_Task instructions:_ Counting the line with "# Uppgradera" as the last one, copy out the lines of the data exactly from the first onward.

_Data under study:_
::::

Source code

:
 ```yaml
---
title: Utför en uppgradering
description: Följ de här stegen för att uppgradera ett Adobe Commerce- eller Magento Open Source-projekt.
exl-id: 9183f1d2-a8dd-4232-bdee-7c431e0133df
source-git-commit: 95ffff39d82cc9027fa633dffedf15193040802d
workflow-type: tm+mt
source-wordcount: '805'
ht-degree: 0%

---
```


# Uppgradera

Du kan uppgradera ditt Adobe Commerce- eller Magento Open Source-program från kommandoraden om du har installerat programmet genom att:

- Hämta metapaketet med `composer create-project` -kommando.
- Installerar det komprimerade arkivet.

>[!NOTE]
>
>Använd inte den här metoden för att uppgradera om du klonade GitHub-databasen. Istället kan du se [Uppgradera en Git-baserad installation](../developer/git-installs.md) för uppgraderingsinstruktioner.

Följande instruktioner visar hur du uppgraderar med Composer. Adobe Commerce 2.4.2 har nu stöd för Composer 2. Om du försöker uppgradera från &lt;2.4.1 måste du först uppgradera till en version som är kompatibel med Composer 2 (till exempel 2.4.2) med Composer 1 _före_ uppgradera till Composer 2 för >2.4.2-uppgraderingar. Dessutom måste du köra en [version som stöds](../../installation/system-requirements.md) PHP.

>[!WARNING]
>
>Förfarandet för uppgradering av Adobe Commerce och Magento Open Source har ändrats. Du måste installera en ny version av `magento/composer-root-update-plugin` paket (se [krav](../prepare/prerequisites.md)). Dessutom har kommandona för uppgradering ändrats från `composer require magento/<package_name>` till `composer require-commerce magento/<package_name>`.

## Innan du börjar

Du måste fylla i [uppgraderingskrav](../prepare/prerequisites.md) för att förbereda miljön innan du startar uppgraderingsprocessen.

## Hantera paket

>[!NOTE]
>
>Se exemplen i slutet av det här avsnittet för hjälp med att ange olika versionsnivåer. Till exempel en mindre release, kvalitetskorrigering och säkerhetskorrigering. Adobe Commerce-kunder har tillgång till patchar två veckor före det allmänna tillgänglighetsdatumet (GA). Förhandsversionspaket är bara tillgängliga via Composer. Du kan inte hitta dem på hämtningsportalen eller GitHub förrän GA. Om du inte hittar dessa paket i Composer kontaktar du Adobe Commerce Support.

::::

_Expected answer:_
Source code

:
 ```yaml
---
title: Utför en uppgradering
description: Följ de här stegen för att uppgradera ett Adobe Commerce- eller Magento Open Source-projekt.
exl-id: 9183f1d2-a8dd-4232-bdee-7c431e0133df
source-git-commit: 95ffff39d82cc9027fa633dffedf15193040802d
workflow-type: tm+mt
source-wordcount: '805'
ht-degree: 0%

---
```


# Uppgradera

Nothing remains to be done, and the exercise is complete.